Shanghai’s property market and some wealthier areas of Beijing may be starting to overheat, even as housing prices in China more broadly aren’t rising excessively, the International Monetary Fund said.
“Mass-market residential markets in Shanghai and Shenzen and luxury residential markets in Beijing and Nanjing may be in the early stages of excessive price growth,” the Washington- based IMF said in its Asia and Pacific Regional Economic Outlook today. “A property bubble appears to be inflating in some of the larger cities, although it does not seem as if property prices are significantly above fundamentals for the country as a whole.”
New home prices in Shanghai climbed 11 percent to 22,376 yuan ($3,366) per square meter in the week ended Oct. 17 from the previous week, property consultant Shanghai UWin Real Estate Information Services Co. said two days ago. Home sales fell 23 percent last week, it said.
Since April, Chinese policy makers have tightened down- payment requirements, suspended loans for third-home purchases and pledged to speed up trials of a property tax that may be rolled out nationwide. The measures appear to have already had some impact on price growth, the IMF said today.
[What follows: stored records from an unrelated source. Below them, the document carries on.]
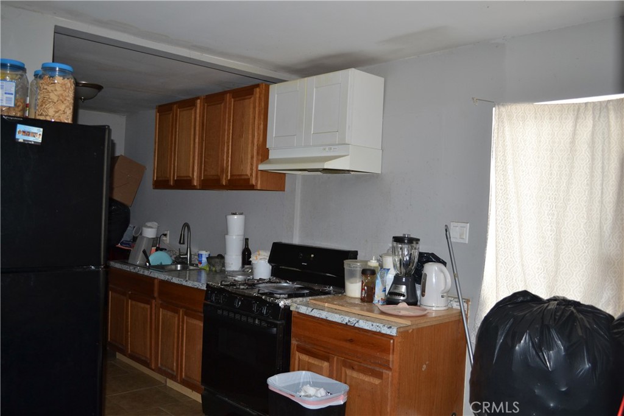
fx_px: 520
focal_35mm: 30
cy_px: 208
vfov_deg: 43.6
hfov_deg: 61.9
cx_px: 312
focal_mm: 20
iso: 400
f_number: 3.8
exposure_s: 1/60
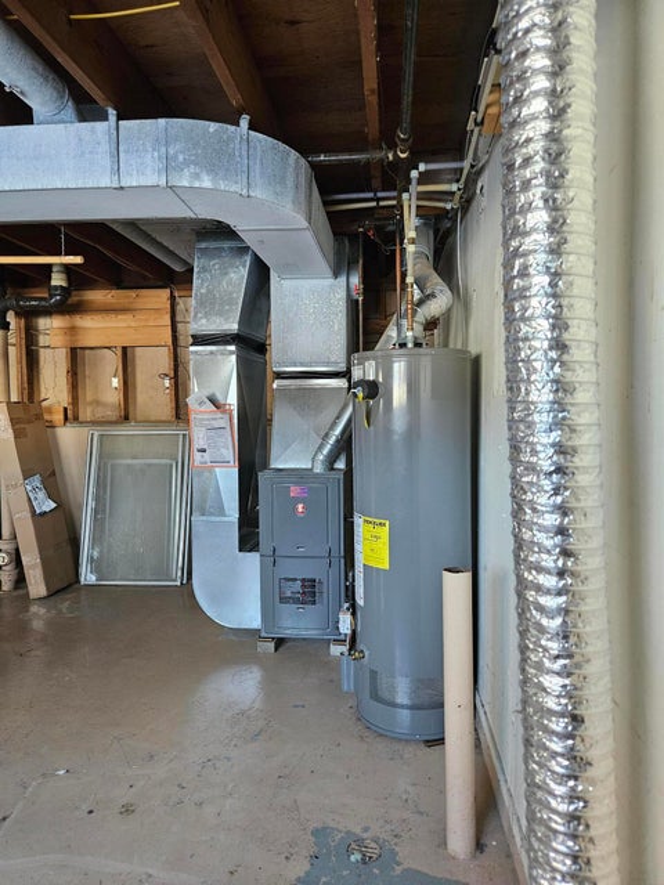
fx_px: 588
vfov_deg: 73.9
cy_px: 442
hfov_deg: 58.9
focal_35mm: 23
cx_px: 332
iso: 640
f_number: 1.8
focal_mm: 5.4
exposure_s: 1/120
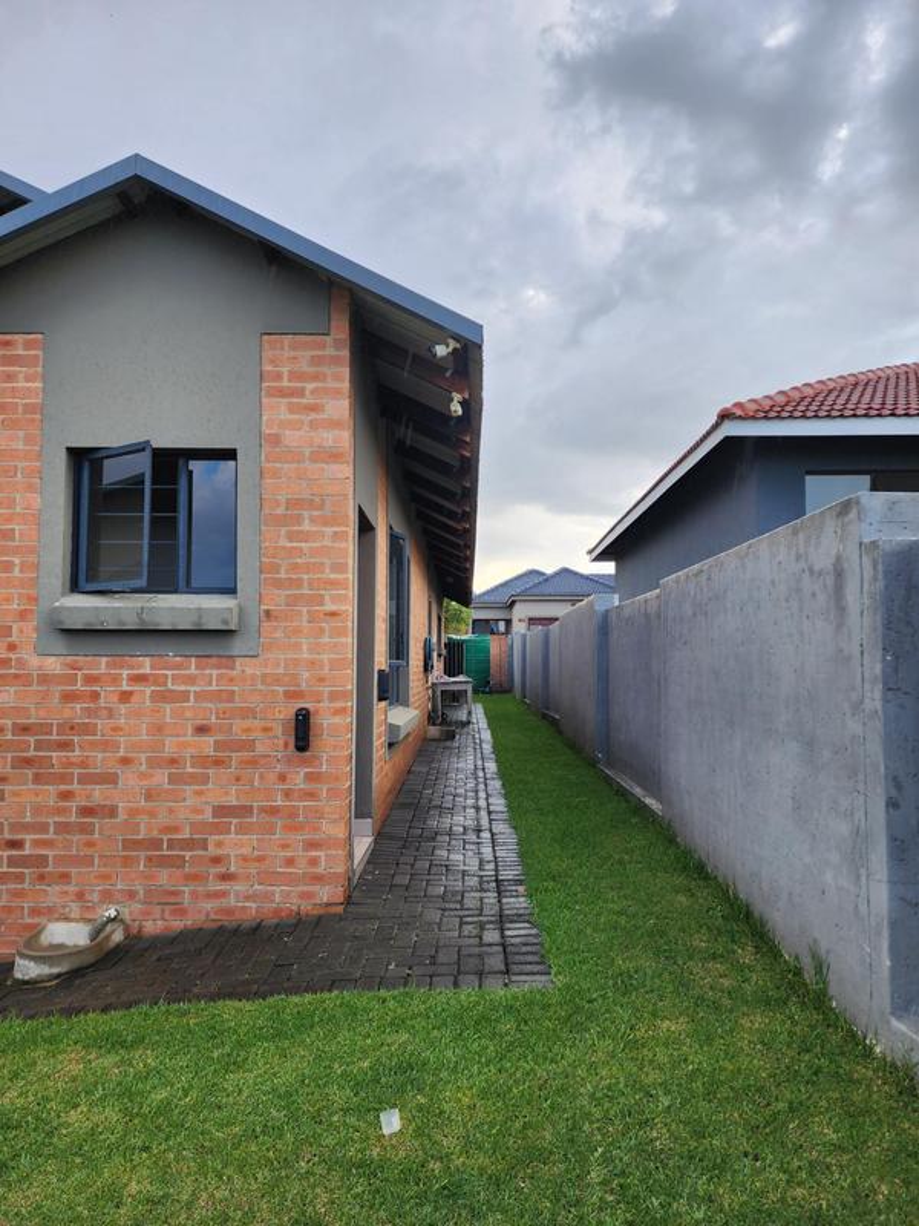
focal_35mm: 23
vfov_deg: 73.9
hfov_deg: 58.9
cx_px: 460
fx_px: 814
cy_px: 613
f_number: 1.8
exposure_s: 1/180
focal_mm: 6.4
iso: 20
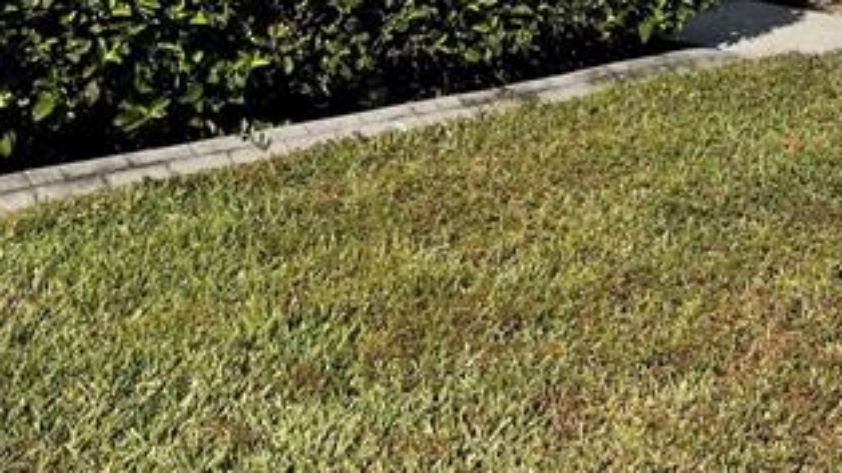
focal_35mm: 69
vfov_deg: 15.3
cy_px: -355
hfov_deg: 29.8
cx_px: 692
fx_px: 1540
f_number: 1.6
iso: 32
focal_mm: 4.2
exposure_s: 1/4831
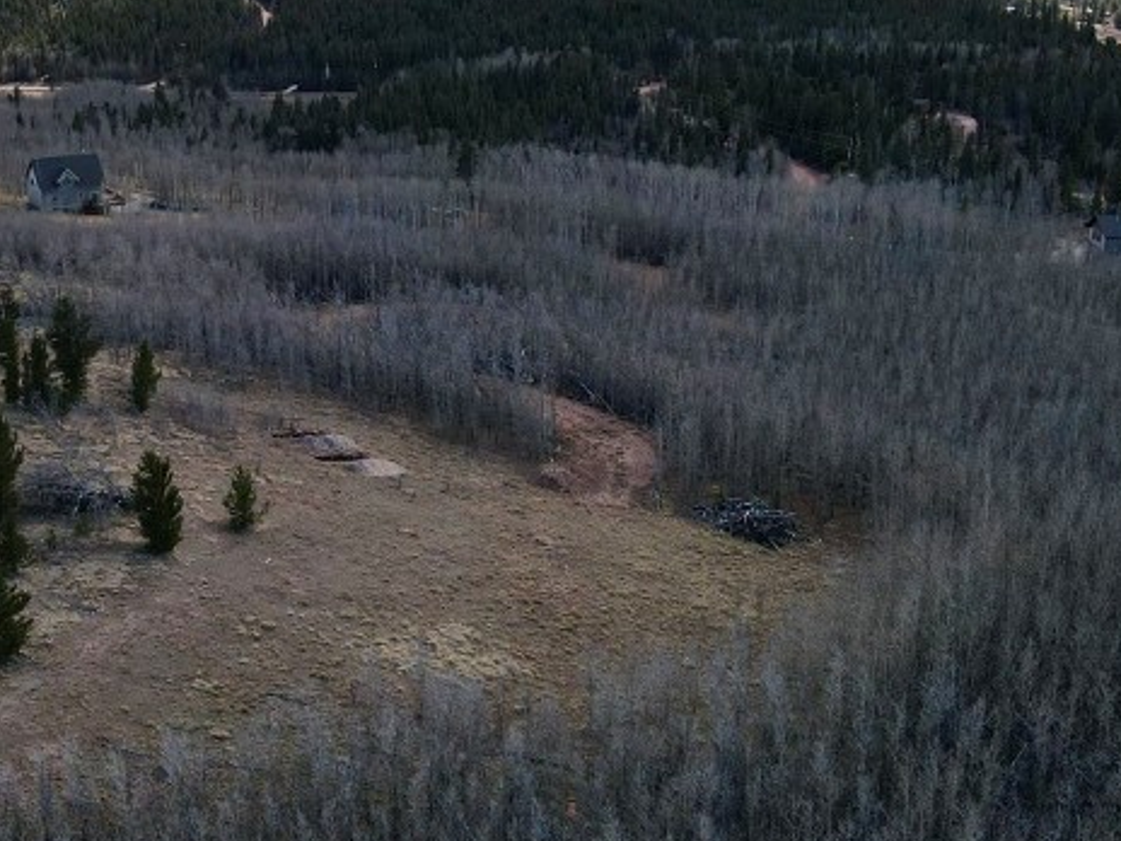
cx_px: 420
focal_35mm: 53
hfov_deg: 36.0
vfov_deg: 27.5
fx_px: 1716
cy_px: 329
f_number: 2.8
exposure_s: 1/640
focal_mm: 4.5
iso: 100
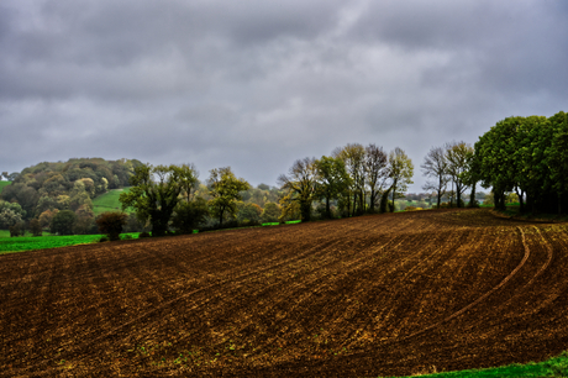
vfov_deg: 16.8
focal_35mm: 81
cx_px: 284
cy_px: 189
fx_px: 1277
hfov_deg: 25.1
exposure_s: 1/100
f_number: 25
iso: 1400
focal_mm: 81
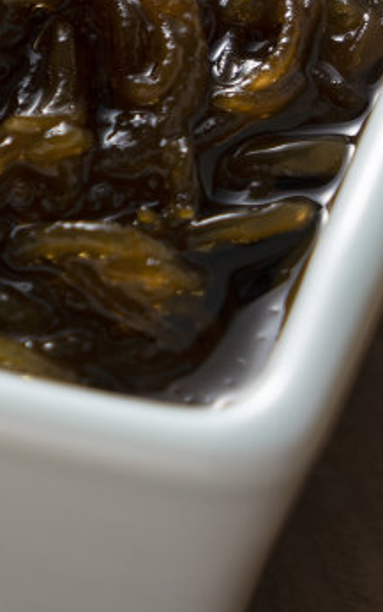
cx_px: -489
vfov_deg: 5.2
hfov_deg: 3.2
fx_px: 6744
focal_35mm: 404
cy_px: 117
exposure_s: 1/125
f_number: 6.3
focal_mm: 86
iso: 100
“Given the awareness of China’s authorities of the risks posed by excessive property price growth, and their experience in containing them, the threat of a housing price bust and consequent financial instability is not immediate,” the IMF said in the report.
China’s government will impose further policy curbs on the property market to reduce social tensions that could arise from increasing home prices, Louis-Vincent Gave, chief executive officer of Marshall Wace GaveKal Asia Ltd., said this week.
China two days ago unexpectedly raised its benchmark lending and deposit rates for the first time since 2007.